Hipócritas que juravam amor aos pobres, destinados à sexta cova do oitavo círculo do inferno segundo Dante, farão companhia a Caifás, o sacerdote que empurrou Cristo para a morte sob a desculpa de que o fazia pelo bem de Israel.
Alguns intocáveis da política brasileira foram parar atrás das grades. A desfaçatez de se apresentarem como os maiores protetores do bem comum os transformara em mentiras sobre duas patas. Não passam de seres repulsivos, sequiosos por aplausos e prazeres.
Delações premiadas, como a do ex-senador Delcídio do Amaral em 2016 e do ex-ministro Antônio Palocci, foram mísseis no casco do poder. Porém, para desencanto dos que ainda sonham com um país digno, no ano passado Delcídio foi condenado em segunda instância por danos morais …
Assim, de grão em grão a galinha da impunidade mais uma vez vem enchendo o papo. Corruptos ora se dizem injustiçados e advogados de porta-de-cadeia, suspeitos de protegerem o crime organizado, se autoproclamam salvadores da democracia. Filhos diletos do pai da mentira.
No opúsculo “Mani Pulite – Lava Jato – Uma inevitável comparação”, Darci Rebelo abre um dos temas com uma citação lapidar:
Durante uma campanha de saúde pública de combate às moscas, na Itália, uma alta autoridade, ao fiscalizar uma localidade do interior da Itália, foi assediada por moscas por todos os lados e protestou: “Ma in questo comune non avete fatto la guerra alle mosche?
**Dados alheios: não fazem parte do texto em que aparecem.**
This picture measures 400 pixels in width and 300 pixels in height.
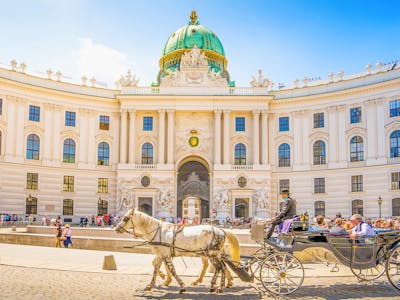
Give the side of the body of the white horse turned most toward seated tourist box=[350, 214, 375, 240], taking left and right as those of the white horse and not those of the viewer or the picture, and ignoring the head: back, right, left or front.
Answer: back

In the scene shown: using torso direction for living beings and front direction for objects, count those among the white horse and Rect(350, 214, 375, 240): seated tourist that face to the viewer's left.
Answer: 2

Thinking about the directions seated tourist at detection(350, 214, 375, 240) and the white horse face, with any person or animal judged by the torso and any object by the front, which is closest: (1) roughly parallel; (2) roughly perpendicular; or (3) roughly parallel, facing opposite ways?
roughly parallel

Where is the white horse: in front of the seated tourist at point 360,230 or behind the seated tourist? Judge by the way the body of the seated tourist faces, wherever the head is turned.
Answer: in front

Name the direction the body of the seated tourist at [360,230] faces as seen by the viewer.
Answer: to the viewer's left

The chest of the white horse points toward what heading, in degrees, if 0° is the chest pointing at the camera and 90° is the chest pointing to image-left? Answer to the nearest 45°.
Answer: approximately 90°
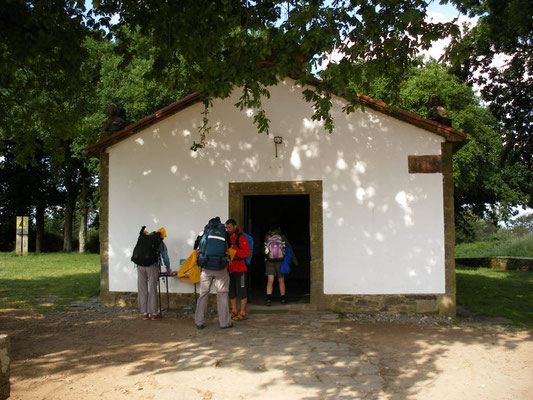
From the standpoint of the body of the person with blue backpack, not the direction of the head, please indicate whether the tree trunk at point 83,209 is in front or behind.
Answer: in front

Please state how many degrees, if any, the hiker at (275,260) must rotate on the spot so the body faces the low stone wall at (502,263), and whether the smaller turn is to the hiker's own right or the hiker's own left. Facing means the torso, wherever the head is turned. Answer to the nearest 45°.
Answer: approximately 45° to the hiker's own right

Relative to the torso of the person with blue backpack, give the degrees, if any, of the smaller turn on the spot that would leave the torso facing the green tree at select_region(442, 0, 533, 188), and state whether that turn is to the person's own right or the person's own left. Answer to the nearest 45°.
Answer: approximately 45° to the person's own right

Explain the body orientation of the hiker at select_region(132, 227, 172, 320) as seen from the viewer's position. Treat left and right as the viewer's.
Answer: facing away from the viewer and to the right of the viewer

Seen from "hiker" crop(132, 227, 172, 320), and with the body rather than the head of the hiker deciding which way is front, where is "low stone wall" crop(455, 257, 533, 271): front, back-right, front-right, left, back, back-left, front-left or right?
front

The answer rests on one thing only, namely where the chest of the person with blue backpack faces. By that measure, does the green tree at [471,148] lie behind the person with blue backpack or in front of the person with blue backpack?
in front

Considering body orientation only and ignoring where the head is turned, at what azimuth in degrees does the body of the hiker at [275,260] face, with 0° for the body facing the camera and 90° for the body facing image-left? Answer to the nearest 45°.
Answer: approximately 180°

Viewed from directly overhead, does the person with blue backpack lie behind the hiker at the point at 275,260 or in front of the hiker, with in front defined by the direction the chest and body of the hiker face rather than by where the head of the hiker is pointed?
behind

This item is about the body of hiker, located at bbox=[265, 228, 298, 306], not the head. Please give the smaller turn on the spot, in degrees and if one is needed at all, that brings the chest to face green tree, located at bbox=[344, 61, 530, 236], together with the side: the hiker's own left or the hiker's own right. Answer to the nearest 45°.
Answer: approximately 45° to the hiker's own right

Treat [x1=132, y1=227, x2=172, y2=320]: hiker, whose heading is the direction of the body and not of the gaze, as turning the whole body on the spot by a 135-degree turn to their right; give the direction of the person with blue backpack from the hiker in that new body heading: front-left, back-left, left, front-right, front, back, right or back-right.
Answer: front-left

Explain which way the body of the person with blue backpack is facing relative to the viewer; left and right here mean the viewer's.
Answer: facing away from the viewer
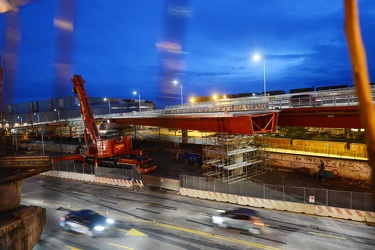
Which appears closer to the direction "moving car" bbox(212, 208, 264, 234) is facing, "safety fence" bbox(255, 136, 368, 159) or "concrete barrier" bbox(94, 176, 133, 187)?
the concrete barrier

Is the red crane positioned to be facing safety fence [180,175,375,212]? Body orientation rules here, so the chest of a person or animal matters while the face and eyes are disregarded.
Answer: yes

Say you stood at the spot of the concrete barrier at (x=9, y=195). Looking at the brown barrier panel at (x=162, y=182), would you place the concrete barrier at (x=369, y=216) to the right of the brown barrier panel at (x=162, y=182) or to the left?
right

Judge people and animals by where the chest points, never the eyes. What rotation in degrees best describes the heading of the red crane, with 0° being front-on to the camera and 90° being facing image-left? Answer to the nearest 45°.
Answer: approximately 315°

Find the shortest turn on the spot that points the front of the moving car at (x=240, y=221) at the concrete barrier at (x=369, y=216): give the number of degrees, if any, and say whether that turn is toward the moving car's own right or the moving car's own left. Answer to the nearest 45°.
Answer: approximately 135° to the moving car's own right

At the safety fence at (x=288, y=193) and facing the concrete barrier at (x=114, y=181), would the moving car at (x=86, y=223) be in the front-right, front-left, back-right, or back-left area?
front-left

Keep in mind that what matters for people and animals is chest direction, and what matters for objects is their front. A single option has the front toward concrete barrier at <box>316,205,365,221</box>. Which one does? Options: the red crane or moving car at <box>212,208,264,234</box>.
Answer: the red crane

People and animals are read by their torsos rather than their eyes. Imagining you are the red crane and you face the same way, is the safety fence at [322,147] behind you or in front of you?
in front

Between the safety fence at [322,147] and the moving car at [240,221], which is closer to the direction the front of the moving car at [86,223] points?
the moving car

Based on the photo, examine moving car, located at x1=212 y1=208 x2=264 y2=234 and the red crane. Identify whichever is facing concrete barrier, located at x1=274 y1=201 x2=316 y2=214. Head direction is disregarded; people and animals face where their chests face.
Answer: the red crane

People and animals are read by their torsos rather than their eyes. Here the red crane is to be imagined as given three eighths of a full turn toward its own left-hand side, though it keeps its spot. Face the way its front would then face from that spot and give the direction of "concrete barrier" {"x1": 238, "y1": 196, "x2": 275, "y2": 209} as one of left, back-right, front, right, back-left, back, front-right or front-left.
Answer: back-right

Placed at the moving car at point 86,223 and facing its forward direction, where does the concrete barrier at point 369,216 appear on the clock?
The concrete barrier is roughly at 11 o'clock from the moving car.

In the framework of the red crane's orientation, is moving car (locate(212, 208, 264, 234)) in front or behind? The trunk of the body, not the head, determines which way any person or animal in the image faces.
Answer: in front

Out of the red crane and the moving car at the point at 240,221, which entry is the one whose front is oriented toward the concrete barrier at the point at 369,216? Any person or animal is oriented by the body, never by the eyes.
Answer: the red crane
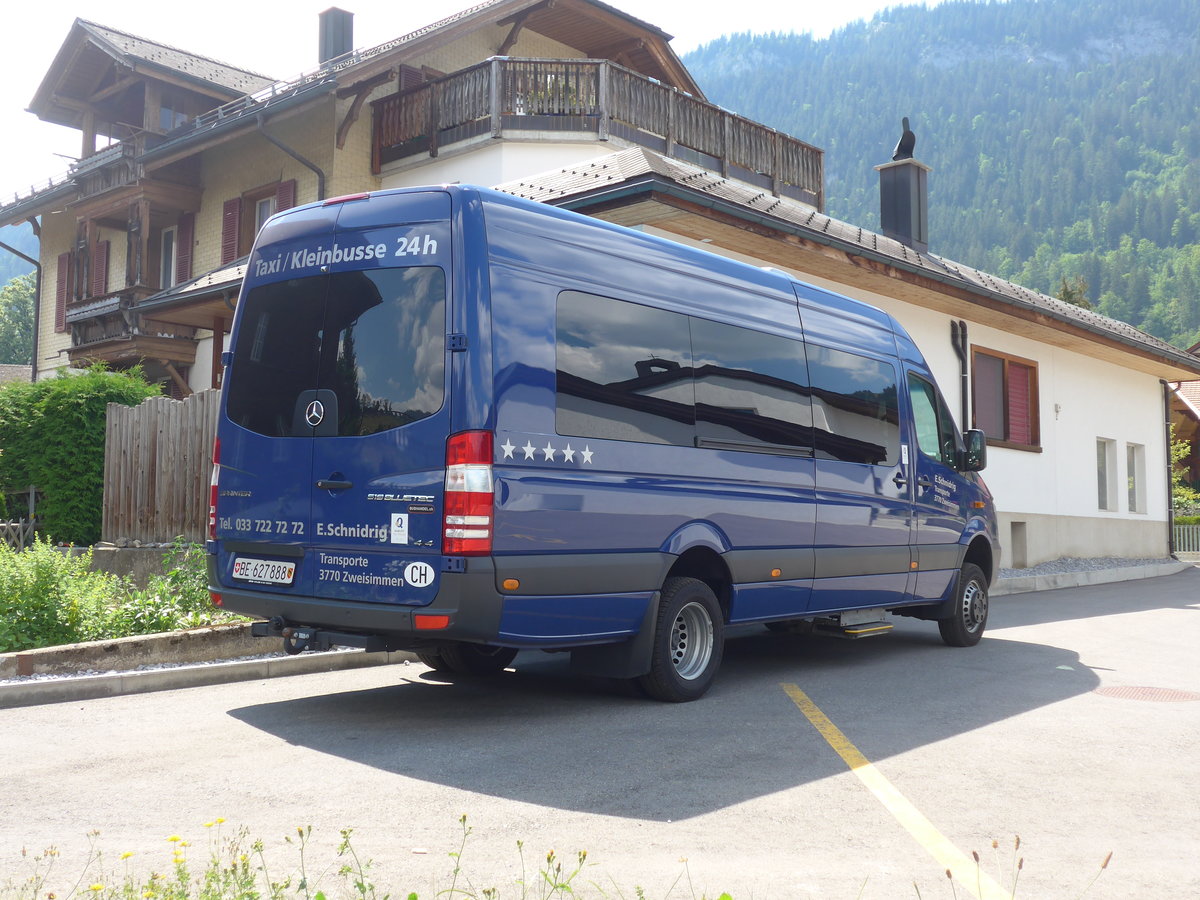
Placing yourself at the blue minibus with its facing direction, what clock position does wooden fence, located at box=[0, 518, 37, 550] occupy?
The wooden fence is roughly at 9 o'clock from the blue minibus.

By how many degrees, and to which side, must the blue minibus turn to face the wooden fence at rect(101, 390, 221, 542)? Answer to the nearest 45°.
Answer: approximately 90° to its left

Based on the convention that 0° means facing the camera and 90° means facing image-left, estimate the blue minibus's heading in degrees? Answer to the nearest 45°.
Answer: approximately 225°

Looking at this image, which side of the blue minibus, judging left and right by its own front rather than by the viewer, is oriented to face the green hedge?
left

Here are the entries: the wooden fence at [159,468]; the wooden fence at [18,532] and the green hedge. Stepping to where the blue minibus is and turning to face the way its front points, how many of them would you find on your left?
3

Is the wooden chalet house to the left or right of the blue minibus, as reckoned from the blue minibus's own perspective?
on its left

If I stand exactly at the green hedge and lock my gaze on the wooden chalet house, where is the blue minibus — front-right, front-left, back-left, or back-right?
back-right
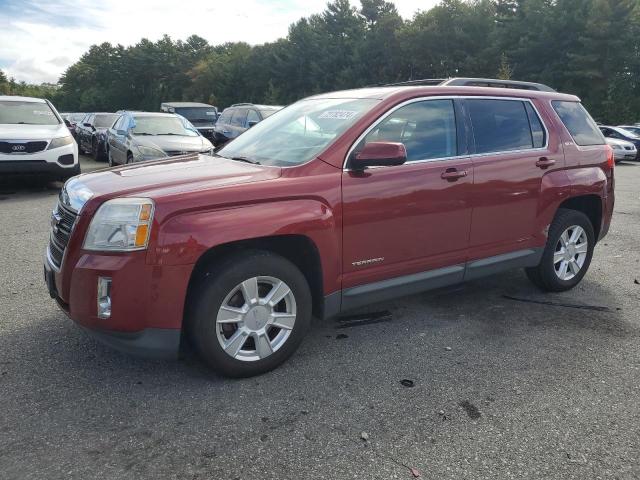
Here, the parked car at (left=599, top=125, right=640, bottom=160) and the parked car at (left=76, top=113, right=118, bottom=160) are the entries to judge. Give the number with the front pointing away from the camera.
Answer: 0

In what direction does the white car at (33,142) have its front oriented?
toward the camera

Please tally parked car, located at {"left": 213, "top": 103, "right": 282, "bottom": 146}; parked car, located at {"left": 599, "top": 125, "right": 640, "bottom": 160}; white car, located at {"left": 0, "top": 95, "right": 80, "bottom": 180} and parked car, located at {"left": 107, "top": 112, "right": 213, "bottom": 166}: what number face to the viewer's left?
0

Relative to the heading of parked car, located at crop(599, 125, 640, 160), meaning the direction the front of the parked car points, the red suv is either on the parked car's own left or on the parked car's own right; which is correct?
on the parked car's own right

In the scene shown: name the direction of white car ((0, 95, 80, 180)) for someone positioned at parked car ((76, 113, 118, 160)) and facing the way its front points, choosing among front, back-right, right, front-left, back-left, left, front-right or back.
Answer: front-right

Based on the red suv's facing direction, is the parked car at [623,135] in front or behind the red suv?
behind

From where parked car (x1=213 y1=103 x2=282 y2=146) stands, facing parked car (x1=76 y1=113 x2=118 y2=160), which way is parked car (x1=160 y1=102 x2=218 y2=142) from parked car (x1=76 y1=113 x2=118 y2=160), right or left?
right

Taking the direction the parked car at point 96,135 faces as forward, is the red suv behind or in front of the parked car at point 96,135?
in front

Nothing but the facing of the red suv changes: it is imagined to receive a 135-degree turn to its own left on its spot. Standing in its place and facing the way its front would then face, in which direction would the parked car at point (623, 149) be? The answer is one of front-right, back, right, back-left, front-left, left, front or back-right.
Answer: front-left

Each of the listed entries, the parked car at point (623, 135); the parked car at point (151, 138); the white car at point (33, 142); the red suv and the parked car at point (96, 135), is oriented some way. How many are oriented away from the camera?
0

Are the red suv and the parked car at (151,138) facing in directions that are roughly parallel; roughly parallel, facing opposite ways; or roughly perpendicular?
roughly perpendicular
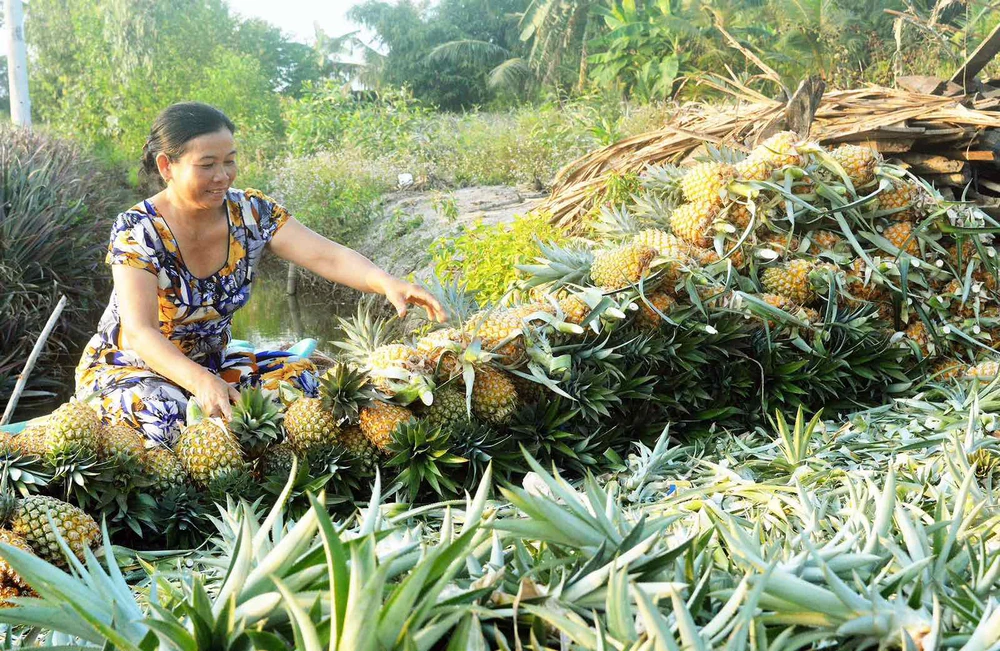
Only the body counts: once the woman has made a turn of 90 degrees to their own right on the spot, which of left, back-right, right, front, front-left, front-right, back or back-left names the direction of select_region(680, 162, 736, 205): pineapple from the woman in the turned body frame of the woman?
back-left

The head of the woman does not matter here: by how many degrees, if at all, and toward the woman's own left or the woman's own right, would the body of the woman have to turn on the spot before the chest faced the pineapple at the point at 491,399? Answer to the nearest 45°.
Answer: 0° — they already face it

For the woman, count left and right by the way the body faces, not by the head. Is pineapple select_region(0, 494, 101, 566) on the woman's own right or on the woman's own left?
on the woman's own right

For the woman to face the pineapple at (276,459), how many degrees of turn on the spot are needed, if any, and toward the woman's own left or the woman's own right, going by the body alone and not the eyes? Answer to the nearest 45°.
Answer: approximately 45° to the woman's own right

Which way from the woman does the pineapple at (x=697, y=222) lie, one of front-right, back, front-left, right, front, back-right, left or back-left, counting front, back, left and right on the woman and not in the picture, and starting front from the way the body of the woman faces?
front-left

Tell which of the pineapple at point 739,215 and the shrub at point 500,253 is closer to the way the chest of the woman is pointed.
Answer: the pineapple

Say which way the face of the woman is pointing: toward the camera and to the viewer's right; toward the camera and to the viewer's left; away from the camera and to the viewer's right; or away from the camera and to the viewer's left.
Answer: toward the camera and to the viewer's right

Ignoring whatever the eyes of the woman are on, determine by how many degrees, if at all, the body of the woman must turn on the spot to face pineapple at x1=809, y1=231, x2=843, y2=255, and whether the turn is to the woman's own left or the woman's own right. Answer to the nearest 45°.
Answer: approximately 45° to the woman's own left

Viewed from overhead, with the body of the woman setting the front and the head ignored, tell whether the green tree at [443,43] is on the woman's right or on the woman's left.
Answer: on the woman's left

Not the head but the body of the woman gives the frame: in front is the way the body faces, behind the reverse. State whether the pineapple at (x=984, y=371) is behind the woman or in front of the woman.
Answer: in front

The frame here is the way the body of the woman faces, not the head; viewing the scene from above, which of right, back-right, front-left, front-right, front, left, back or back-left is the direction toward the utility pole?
back-left

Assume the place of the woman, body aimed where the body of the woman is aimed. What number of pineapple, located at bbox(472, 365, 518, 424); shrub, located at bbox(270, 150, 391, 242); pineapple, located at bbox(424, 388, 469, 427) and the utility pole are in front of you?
2

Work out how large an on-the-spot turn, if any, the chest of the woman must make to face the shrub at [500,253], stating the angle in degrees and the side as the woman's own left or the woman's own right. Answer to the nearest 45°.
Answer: approximately 90° to the woman's own left

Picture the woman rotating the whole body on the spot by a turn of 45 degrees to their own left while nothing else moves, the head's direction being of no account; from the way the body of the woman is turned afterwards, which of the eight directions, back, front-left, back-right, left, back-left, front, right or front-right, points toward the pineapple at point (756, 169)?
front

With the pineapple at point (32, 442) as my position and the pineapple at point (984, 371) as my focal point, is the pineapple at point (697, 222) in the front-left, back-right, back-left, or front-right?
front-left

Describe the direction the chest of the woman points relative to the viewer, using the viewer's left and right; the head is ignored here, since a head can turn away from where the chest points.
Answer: facing the viewer and to the right of the viewer

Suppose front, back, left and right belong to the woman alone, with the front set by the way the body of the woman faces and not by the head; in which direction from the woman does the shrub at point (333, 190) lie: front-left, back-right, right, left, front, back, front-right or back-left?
back-left

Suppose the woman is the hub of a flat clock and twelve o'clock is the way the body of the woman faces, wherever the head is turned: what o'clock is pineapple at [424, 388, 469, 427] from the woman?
The pineapple is roughly at 12 o'clock from the woman.

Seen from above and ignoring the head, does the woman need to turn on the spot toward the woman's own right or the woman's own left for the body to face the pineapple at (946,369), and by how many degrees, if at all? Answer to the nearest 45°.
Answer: approximately 45° to the woman's own left
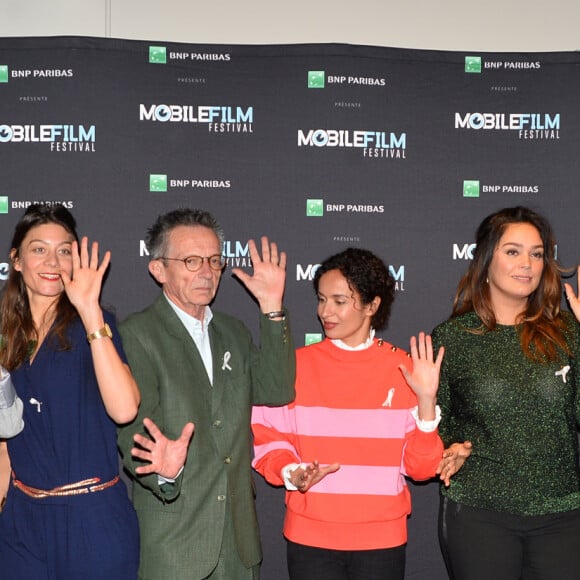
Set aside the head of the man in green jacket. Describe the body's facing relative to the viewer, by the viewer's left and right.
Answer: facing the viewer and to the right of the viewer

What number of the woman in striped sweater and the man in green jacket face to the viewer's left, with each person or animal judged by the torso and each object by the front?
0

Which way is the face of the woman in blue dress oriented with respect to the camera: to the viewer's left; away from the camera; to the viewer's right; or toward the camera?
toward the camera

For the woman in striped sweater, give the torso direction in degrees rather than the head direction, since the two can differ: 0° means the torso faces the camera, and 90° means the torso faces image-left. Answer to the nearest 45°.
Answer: approximately 0°

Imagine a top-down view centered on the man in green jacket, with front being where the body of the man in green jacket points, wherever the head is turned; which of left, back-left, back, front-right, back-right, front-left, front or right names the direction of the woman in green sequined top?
front-left

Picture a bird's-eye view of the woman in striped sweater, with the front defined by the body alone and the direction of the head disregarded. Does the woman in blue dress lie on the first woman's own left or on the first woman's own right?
on the first woman's own right

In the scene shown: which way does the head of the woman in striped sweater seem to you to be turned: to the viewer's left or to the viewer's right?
to the viewer's left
E il podestá gli responde: “Si, Eccellenza, ma hanno vinto le mosche”.
Da minha ingenuidade aos dias de hoje, a verdade segue custando caro, quando deveria ser tão somente balsâmica, reparadora.
Manifestar-se livremente, direito intocável em uma sociedade que se pretende livre, pode hoje custar muito caro.
O sistema que liquidou a Lava Jato tem a sabedoria do inferno. E assim, pela maldade de muitos e a omissão de muitos mais, as moscas mais uma vez venceram.